_ASSIGNED TASK_
How many lines in the listing below contain the word "chart"? Reply with the number alone.

_DATA EXCERPTS_

───

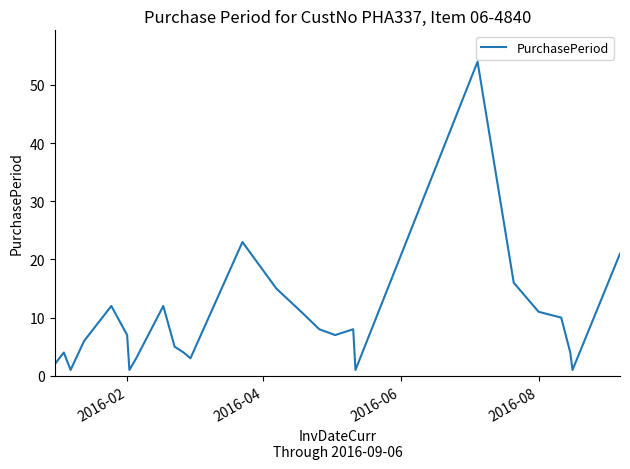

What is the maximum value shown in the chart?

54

───

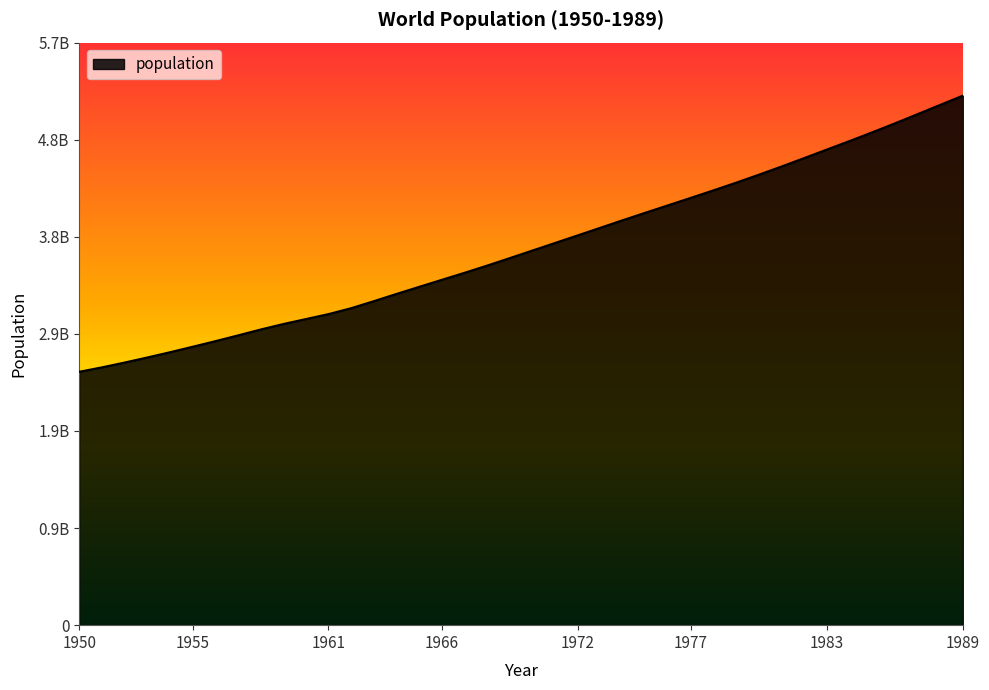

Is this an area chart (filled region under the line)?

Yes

───

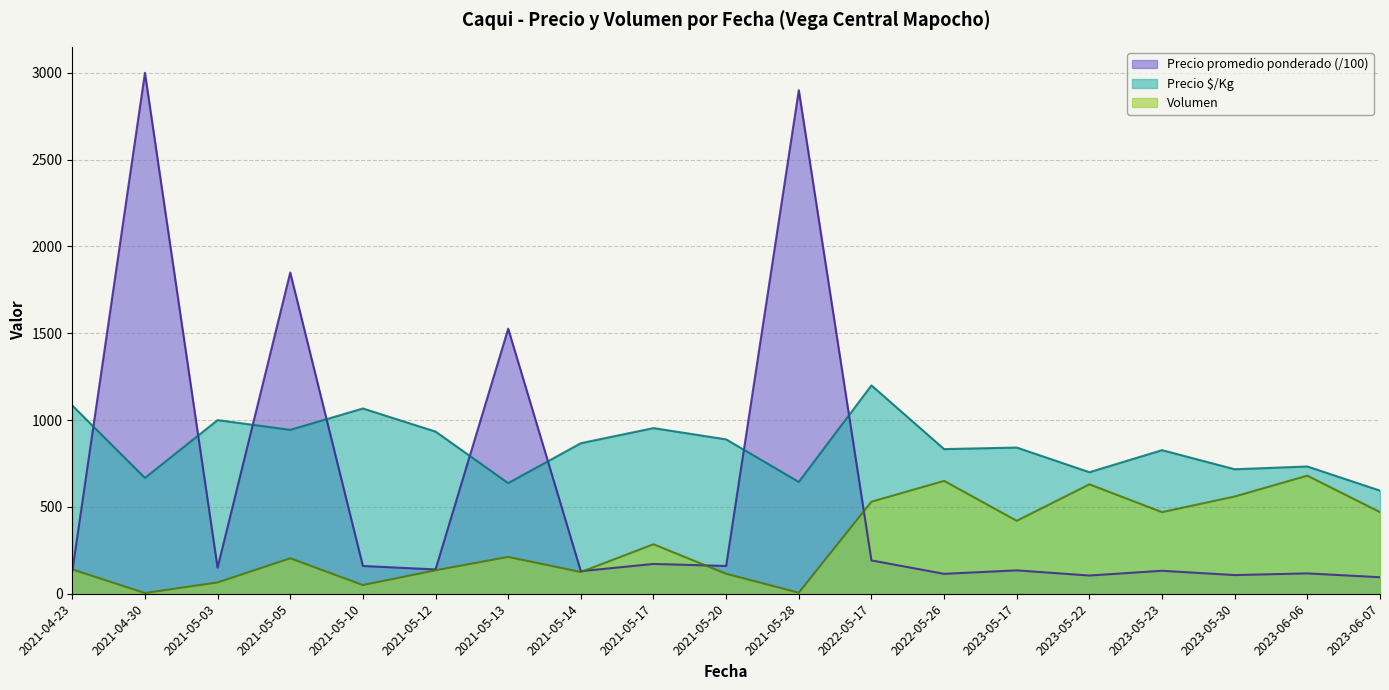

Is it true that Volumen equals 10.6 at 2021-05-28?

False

───

_EXPECTED ANSWER_
2